In summary, I am satisfied that (a) there is another forum which is clearly and distinctly more appropriate than the English forum namely Abu Dhabi and (b) that there are no circumstances by reason of which justice requires that this claim be tried here rather than Abu Dhabi.
Other Issues
In light of these conclusions it is not necessary for me to decide whether the WFO should be extended or whether ADCB was guilty of material non-disclosure in the without notice presentation that it made to Bryan J.
I should however comment on the alleged lack of full and frank disclosure argument. I accept that the s.6 point is one that ought to have been the subject of detailed submission concerning its potential availability as a defence. I have concluded that the point is not one that in the end benefitted the defendants but I am clear that it is something that ought to have been drawn to Bryan J’s attention, not least because if it applies then it provides an answer to the whole of the deceit claim and most of the conspiracy claim, assuming such a cause of action was available as a matter of UAE law.
The principles that apply in this area are well established– all facts and matters that reasonably could or should be taken into account by a judge in deciding the application ought to be disclosed to the judge hearing the without notice application. The court has a number of remedies available to it if a breach of this duty is established including taking no action, discharging the order obtained as a result and setting aside the order and then re-granting it, which in practice may have little significance other than in relation to costs. The issue I am now considering is one that could best be addressed by making no order other than an adverse costs order attributable to the full and frank submissions made by reference to the s.6 point.

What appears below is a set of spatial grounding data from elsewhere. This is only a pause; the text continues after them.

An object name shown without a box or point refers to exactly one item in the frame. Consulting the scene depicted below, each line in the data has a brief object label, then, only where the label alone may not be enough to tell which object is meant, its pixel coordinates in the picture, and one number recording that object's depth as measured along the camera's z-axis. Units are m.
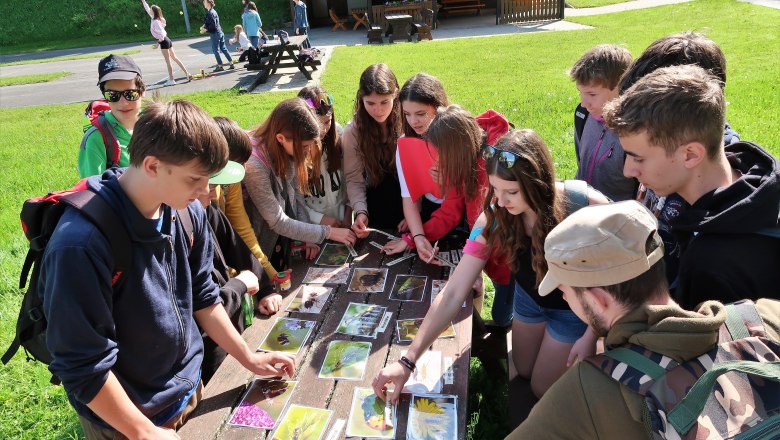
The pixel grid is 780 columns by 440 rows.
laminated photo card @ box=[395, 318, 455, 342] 2.57
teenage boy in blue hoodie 1.73
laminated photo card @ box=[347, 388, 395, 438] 2.02
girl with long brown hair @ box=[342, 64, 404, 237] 3.98
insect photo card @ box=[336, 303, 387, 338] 2.64
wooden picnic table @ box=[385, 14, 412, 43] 18.86
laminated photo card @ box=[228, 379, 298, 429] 2.11
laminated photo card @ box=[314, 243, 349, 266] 3.36
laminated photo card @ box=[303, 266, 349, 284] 3.13
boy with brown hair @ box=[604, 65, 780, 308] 1.80
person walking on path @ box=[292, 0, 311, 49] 19.97
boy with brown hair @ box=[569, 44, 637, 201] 3.26
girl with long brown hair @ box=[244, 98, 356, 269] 3.31
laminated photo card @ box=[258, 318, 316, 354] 2.55
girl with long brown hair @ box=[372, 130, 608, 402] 2.38
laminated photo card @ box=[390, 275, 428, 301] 2.92
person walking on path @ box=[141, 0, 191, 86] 14.51
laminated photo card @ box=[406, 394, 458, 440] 2.00
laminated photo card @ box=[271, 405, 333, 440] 2.03
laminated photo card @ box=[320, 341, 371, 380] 2.34
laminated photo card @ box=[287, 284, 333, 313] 2.86
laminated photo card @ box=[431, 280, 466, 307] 2.92
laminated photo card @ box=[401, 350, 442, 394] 2.23
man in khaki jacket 1.32
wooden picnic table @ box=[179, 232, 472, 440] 2.11
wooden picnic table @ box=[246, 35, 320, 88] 13.60
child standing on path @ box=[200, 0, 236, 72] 16.38
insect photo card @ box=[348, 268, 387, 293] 3.02
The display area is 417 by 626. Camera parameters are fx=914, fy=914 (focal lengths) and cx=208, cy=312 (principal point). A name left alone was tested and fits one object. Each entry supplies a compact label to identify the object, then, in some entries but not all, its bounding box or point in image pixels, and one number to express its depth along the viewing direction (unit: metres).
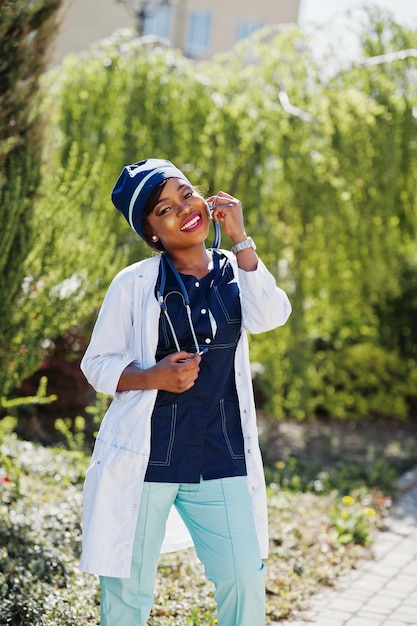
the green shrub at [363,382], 11.09
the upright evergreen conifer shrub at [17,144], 5.10
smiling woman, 2.95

I consider the UAE law issue was not fairly presented to the Judge. For the reasons that I have set out above, in my view UAE law was plainly the governing law of the claim. That had a significant impact on (a) whether a conspiracy claim was available against all the defendants (it was not) and, (b) the forum issue since the governing law issue is plainly a major consideration in deciding which forum is most suitable for the determination of the dispute. Had I come to the conclusion that forum should have been resolved in favour of England I would nonetheless have made an adverse costs order by reference to that issue against ADCB. In all other respects I would have been satisfied that the presentation was full frank and fair.
Conclusion
For the reasons set out above, I am satisfied that there is a real issue to be tried between the claimant and each of the defendants, that the first defendant has been properly served in accordance with s.1140 of the Companies Act 2006 and that in consequence the claims against the second to fourth defendants passed through the necessary or proper party gateway. I am satisfied also that the claims passed through the tort gateway to the limited extent identified earlier. However, in my view (a) there is another forum which is clearly and distinctly more appropriate for the trial of this claim than England namely Abu Dhabi and (b) there are no circumstances by reason of which justice requires that this claim be tried here rather than Abu Dhabi. In those circumstances, I am satisfied that I should accept the undertakings offered by the defendants and stay these proceedings with liberty to ADCB to apply to lift the stay and make any consequential applications in the event that the undertakings offered are breached. I will hear the parties as to the appropriate orders to make at the hand down of this judgment.